Bad money advice can also oversimplify a complex decision. With more people working remotely, for instance, a friend may suggest you simply move to a lower-cost city to save money. Pierce, who lives in a high-cost area in New Jersey and has no plans to leave, says that this advice disregards the non-monetary benefits of staying put – such as being close to an established community of family and friends.

The 50/30/20 budgeting rule may not work for everyone, especially for those who live in expensive cities. Graphic: Shutterstock

Be wary of advice that is too good to be true

The internet and social media are rife with money-related clickbait that promises near-instant success. Influencers sell access to expensive courses that claim they’ll make you a millionaire. High school acquaintances send you direct messages out of the blue, asking if you want to “be your own boss” by joining a multilevel marketing programme. Many of these get-rich-quick schemes are a waste of time and money.

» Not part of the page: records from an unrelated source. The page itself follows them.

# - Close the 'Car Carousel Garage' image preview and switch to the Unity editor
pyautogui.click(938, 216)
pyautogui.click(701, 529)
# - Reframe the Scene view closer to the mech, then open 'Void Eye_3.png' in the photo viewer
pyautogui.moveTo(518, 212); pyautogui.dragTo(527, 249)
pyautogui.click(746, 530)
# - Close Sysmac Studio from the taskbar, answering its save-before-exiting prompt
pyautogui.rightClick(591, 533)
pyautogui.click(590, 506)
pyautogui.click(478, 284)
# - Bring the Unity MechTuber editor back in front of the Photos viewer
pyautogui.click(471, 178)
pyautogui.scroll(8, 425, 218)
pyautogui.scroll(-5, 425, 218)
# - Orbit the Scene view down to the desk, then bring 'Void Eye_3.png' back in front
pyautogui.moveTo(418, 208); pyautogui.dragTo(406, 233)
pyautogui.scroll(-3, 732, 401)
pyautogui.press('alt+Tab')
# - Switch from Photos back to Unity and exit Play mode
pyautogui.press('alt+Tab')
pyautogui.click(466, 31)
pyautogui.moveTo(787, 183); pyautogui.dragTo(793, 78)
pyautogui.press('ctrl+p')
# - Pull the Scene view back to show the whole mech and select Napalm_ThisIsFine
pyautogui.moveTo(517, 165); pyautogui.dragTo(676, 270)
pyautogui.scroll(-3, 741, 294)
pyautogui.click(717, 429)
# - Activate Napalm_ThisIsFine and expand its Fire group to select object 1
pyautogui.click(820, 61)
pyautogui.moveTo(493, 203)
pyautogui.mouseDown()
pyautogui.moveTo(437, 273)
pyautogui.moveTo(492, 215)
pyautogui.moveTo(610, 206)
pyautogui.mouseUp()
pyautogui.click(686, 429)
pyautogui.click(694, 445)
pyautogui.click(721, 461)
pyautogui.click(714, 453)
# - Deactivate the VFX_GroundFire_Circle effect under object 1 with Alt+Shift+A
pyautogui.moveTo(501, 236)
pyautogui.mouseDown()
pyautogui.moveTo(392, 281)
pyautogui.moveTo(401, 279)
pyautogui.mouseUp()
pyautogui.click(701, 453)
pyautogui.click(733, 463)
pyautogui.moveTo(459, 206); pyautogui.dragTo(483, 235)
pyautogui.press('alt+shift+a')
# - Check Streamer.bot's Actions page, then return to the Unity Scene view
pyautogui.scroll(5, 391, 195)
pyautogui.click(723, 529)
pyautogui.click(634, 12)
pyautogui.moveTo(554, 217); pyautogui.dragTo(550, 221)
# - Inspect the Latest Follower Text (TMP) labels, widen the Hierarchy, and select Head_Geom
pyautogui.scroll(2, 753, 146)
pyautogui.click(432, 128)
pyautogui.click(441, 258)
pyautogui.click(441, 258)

“If it requires you to put money upfront first, that would be a red flag for me,” Luong says. She recommends taking a hard look at these offers by finding out as much as you can about them – including looking up reviews – before you fork over any money.

Trustworthy money guidance isn’t going to make empty vows about guaranteed wealth. Look for advice that fits you, but gives you realistic expectations and a few alternative courses of action.

“Be wary of any financial advice that seems like it’s black and white,” Pierce says. “Because it’s very much a grey practice.”